The devices need to be designed with care, Choudhury said. “If the material is not good, it will introduce very high loss and your platform will be degraded,” she said. There are “a lot of challenges for designers,” she said. The evaluation of the materials that will be used in the new networks will take “lots of effort and we need to be careful how we do that,” she said.

Autonomous vehicles, connected cars, connected healthcare and other “exploding applications” will require very high speed connections, though each has different needs, Choudhury said. Healthcare and autonomous vehicles require low latency and high reliability, she said. An IoT of billions of devices will require longer battery life and huge network capacity, all at low cost, she said. Mobile communications will make other demands, she said. “All these issues have to work together and all these diverse needs to be addressed together,” she said.

Fifth-generation networks will help industry meet a very challenging demand -- high-speed broadband everywhere, said Javan Erfanian, distinguished member of technology, Bell Canada. Providing 50-100 MB connections everywhere is in many ways more difficult than providing multi-GBs connections in fewer locations, he said. A massive IoT will also impose huge new requirements on networks, he said. “We must provide an environment where the network can virtually transform itself to what may be needed by an application,” he said.

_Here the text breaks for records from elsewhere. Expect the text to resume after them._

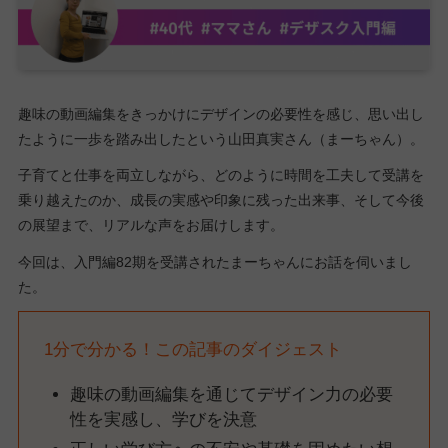
趣味の動画編集をきっかけにデザインの必要性を感じ、思い出し
たように一歩を踏み出したという山田真実さん（まーちゃん）。
子育てと仕事を両立しながら、どのように時間を工夫して受講を
乗り越えたのか、成長の実感や印象に残った出来事、そして今後
の展望まで、リアルな声をお届けします。
今回は、入門編82期を受講されたまーちゃんにお話を伺いまし
た。
1分で分かる！この記事のダイジェスト
趣味の動画編集を通じてデザイン力の必要
性を実感し、学びを決意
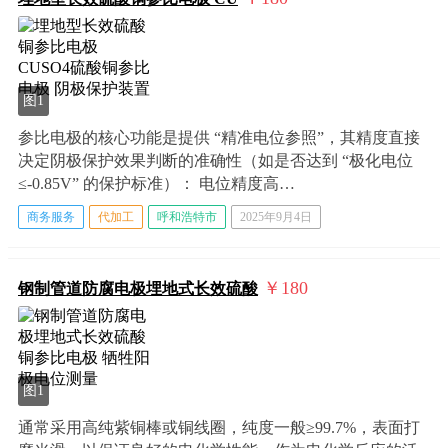
图1
参比电极的核心功能是提供 “精准电位参照”，其精度直接
决定阴极保护效果判断的准确性（如是否达到 “极化电位
≤-0.85V” 的保护标准）： 电位精度高…
商务服务
代加工
呼和浩特市
2025年9月4日
￥180
钢制管道防腐电极埋地式长效硫酸
图1
通常采用高纯紫铜棒或铜线圈，纯度一般≥99.7%，表面打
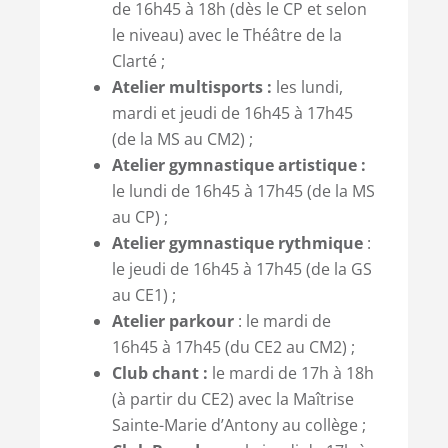
de 16h45 à 18h (dès le CP et selon
le niveau) avec le Théâtre de la
Clarté ;
Atelier multisports :
les lundi,
mardi et jeudi de 16h45 à 17h45
(de la MS au CM2) ;
Atelier gymnastique artistique :
le lundi de 16h45 à 17h45 (de la MS
au CP) ;
Atelier gymnastique rythmique
:
le jeudi de 16h45 à 17h45 (de la GS
au CE1) ;
Atelier parkour
: le mardi de
16h45 à 17h45 (du CE2 au CM2) ;
Club chant :
le mardi de 17h à 18h
(à partir du CE2) avec la Maîtrise
Sainte-Marie d’Antony au collège ;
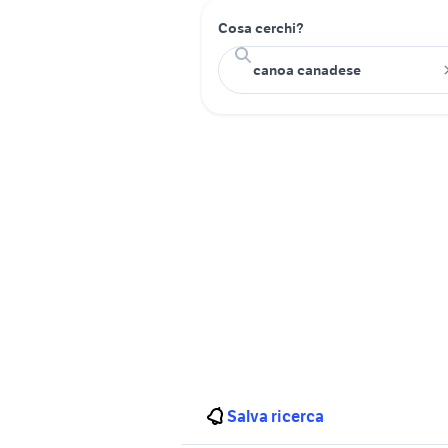
Cosa cerchi?
Salva ricerca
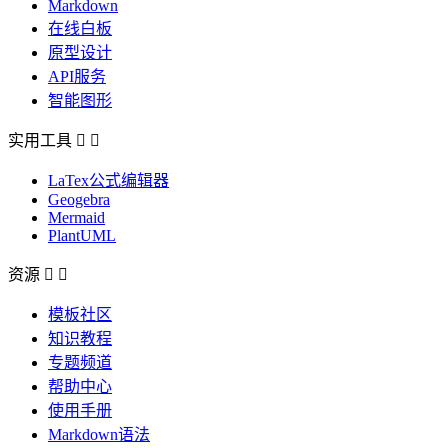
Markdown
在线白板
原型设计
API服务
智能图形
实用工具


LaTex公式编辑器
Geogebra
Mermaid
PlantUML
资源


模板社区
知识教程
专题频道
帮助中心
使用手册
Markdown语法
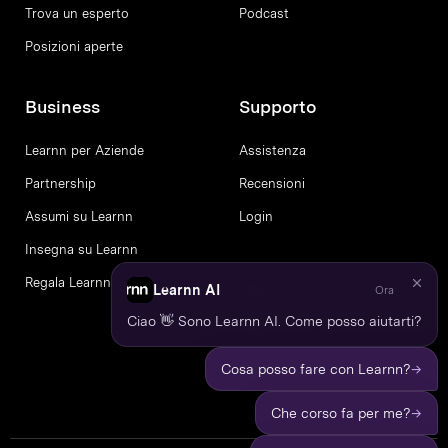
Trova un esperto
Podcast
Posizioni aperte
Business
Supporto
Learnn per Aziende
Assistenza
Partnership
Recensioni
Assumi su Learnn
Login
Insegna su Learnn
Regala Learnn
Learnn AI
Ora
Ciao 👋 Sono Learnn AI. Come posso aiutarti?
→
Cosa posso fare con Learnn?
→
Che corso fa per me?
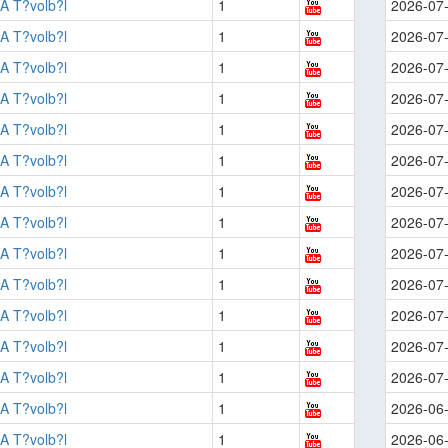
A T?volb?l
1
2026-07
A T?volb?l
1
2026-07
A T?volb?l
1
2026-07
A T?volb?l
1
2026-07
A T?volb?l
1
2026-07
A T?volb?l
1
2026-07
A T?volb?l
1
2026-07
A T?volb?l
1
2026-07
A T?volb?l
1
2026-07
A T?volb?l
1
2026-07
A T?volb?l
1
2026-07
A T?volb?l
1
2026-07
A T?volb?l
1
2026-07
A T?volb?l
1
2026-06
A T?volb?l
1
2026-06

Erfanian said 5G is about the future. “We are positioned, in a way, for the needs of the next decade,” he said. “You can tell from the mobile data, from the capacity needs, from the mobile and connected society, the response we need to have.” Network densification will be critical, Erfanian said. “This is not just about wireless end-to-end,” he said. “A lot of the discussion … is about wired, particularly about fiber.” Carriers are making big investments in fiber to support 5G, he said. “It’s all about the context, what are the requirements, how tight they are,” he said.